Journal d'un catholique libertaire
Qui a pris ses distances vis à vis de l'Eglise, de sa hiérarchie et de son pouvoir
Abus sexuels et corporels

Affaire Bétharram : Enquête parlementaire sur une vérité étouffée
Page publiée le 14 mars 2025
Face aux silences coupables et aux dérives institutionnelles, la commission parlementaire ouvre une voie vers une réforme indispensable. Entre douleur et espoir, elle porte la voix de ceux qui réclament vérité, justice et cohérence avec les valeurs évangéliques.
La mise en place de la commission d’enquête parlementaire annoncée par Violette Spillebout (Renaissance) et Paul Vannier (LFI), suite à l’affaire Bétharram, est un signal fort. Pour ceux d'entre nous qui avons vécu dans l'intimité paradoxale d'une foi profonde, mêlée à une défiance grandissante envers l'institution ecclésiale, ce geste résonne autant comme une promesse que comme un rappel douloureux.
Ce douloureux rappel, c'est celui d'une Église dont les silences complices, les mécanismes opaques et les protections institutionnelles ont permis à la violence de s'ancrer, de se répéter, de devenir systémique. Trop souvent, nous avons assisté à ces aveuglements volontaires, à cette tendance à défendre l'institution plutôt que les victimes, à placer le secret au-dessus de la vérité et de la justice.
En tant que catholique libertaire ayant choisi la prise de distance critique vis-à-vis de l'Église, je ne peux que saluer ce travail d'enquête mené par la représentation nationale politiques diverses. Ce choix de transcender les clivages partisans pour dénoncer les abus et exiger des comptes est essentiel. Il nous rappelle que la vérité ne porte pas d’étiquette politique, et qu'elle ne peut souffrir ni demi-mesure ni négociation.
Cependant, cette commission devra aussi interroger en profondeur le fonctionnement même de l'Église en tant qu'institution : une structure souvent hiérarchique, hermétique, où la parole critique peine à s'élever sans être étouffée. Si les violences systémiques se sont installées durablement, c’est parce que le système lui-même les a tolérées, voire facilitées. Ce n’est pas uniquement de justice dont nous avons besoin, c’est aussi d'une profonde réforme des mentalités, d’une redéfinition du pouvoir et des responsabilités au sein de l'Église et de l’enseignement catholique.

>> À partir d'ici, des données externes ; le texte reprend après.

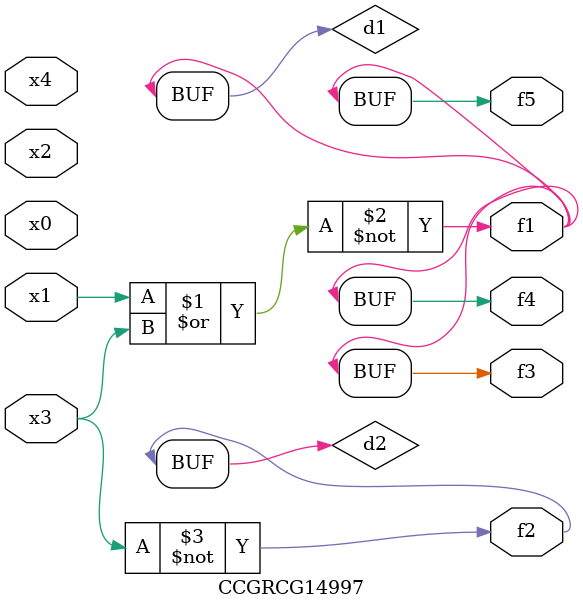
<source format=v>
module CCGRCG14997(
	input x0, x1, x2, x3, x4,
	output f1, f2, f3, f4, f5
);

	wire d1, d2;

	nor (d1, x1, x3);
	not (d2, x3);
	assign f1 = d1;
	assign f2 = d2;
	assign f3 = d1;
	assign f4 = d1;
	assign f5 = d1;
endmodule

</source>
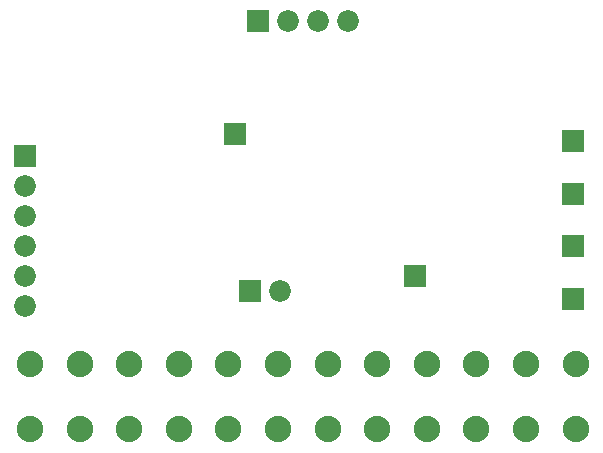
<source format=gbs>
G04 #@! TF.FileFunction,Soldermask,Bot*
%FSLAX46Y46*%
G04 Gerber Fmt 4.6, Leading zero omitted, Abs format (unit mm)*
G04 Created by KiCad (PCBNEW 4.0.7) date 08/02/18 14:57:07*
%MOMM*%
%LPD*%
G01*
G04 APERTURE LIST*
%ADD10C,0.100000*%
%ADD11R,1.840000X1.840000*%
%ADD12O,1.840000X1.840000*%
%ADD13C,2.240000*%
G04 APERTURE END LIST*
D10*
D11*
X167640000Y-93980000D03*
X167640000Y-98425000D03*
X167640000Y-89535000D03*
X167640000Y-102870000D03*
X140335000Y-102235000D03*
D12*
X142875000Y-102235000D03*
D11*
X154305000Y-100965000D03*
X139065000Y-88900000D03*
X140970000Y-79375000D03*
D12*
X143510000Y-79375000D03*
X146050000Y-79375000D03*
X148590000Y-79375000D03*
D11*
X121285000Y-90805000D03*
D12*
X121285000Y-93345000D03*
X121285000Y-95885000D03*
X121285000Y-98425000D03*
X121285000Y-100965000D03*
X121285000Y-103505000D03*
D13*
X121680000Y-108375000D03*
X125880000Y-108375000D03*
X130080000Y-108375000D03*
X134280000Y-108375000D03*
X138480000Y-108375000D03*
X142680000Y-108375000D03*
X146880000Y-108375000D03*
X151080000Y-108375000D03*
X155280000Y-108375000D03*
X159480000Y-108375000D03*
X163680000Y-108375000D03*
X167880000Y-108375000D03*
X121680000Y-113875000D03*
X125880000Y-113875000D03*
X130080000Y-113875000D03*
X134280000Y-113875000D03*
X138480000Y-113875000D03*
X142680000Y-113875000D03*
X146880000Y-113875000D03*
X151080000Y-113875000D03*
X155280000Y-113875000D03*
X159480000Y-113875000D03*
X163680000Y-113875000D03*
X167880000Y-113875000D03*
M02*

</source>
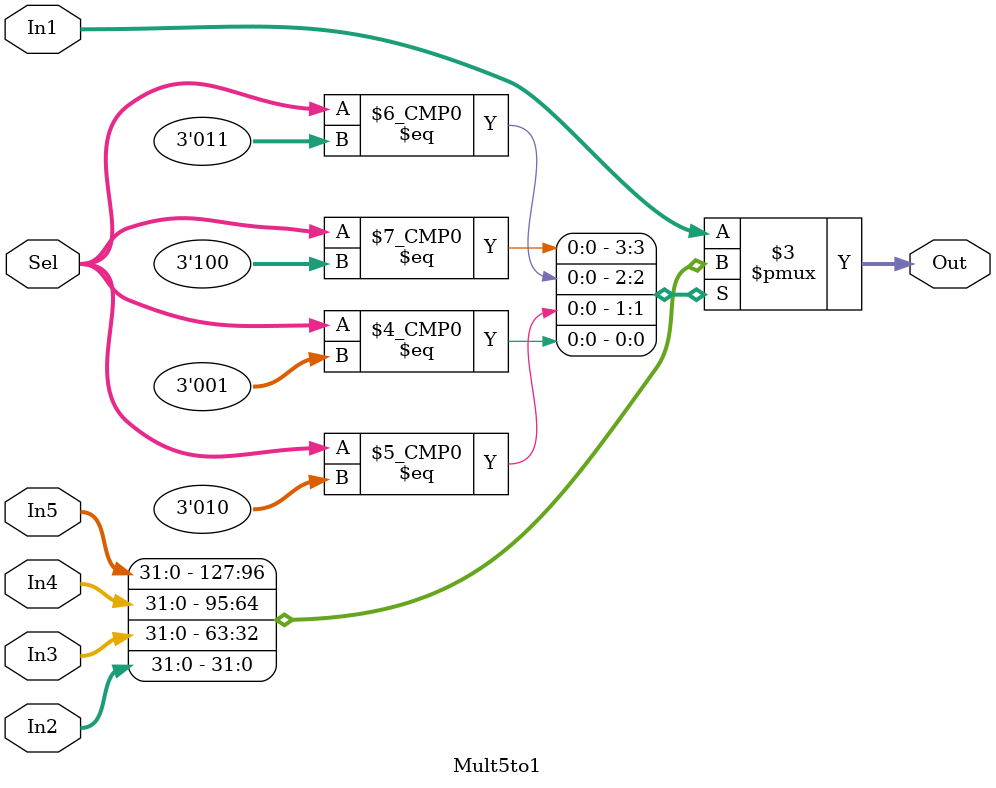
<source format=sv>
`timescale 1ns / 1ps

module Mult5to1 (
    input [31:0] In1,
    input [31:0] In2,
    input [31:0] In3,
    input [31:0] In4,
    input [31:0] In5,
    input [2:0] Sel,
    output logic [31:0] Out
);
    always_comb
        case (Sel)
            4:       Out = In5;
            3:       Out = In4;
            2:       Out = In3;
            1:       Out = In2;
            default: Out = In1;
        endcase
endmodule

</source>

Le 20 mars prochain, Alain Esquerre, fondateur (victime) et représentant du collectif des victimes de Bétharram, sera le premier à être entendu, ont indiqué les députés. Ils prévoient également d’auditionner Jean-Marc Sauvé, ancien président de la Commission indépendante sur les abus sexuels dans l’Église (Ciase). Par ailleurs, des responsables de l’enseignement catholique ainsi que des membres de congrégations religieuses enseignantes pourraient également être convoqués.
Pour ceux d’entre nous qui restent attachés aux valeurs fondamentales d’amour, de justice et de liberté portées par le message évangélique, cette enquête est un pas important. Elle est l’occasion, douloureuse mais nécessaire, d'une prise de conscience collective. Elle est aussi un rappel à la responsabilité : celle de rester vigilants, critiques, toujours prêts à dénoncer les abus, quelles que soient les institutions qui les perpétuent.
Quatre mois, c'est peu pour réparer des décennies de silence et d’oubli volontaire. Mais ces quatre mois peuvent poser les fondations solides d'un changement indispensable, pour enfin aligner la parole de l'Église sur ses actes, et sa pratique sur ses enseignements.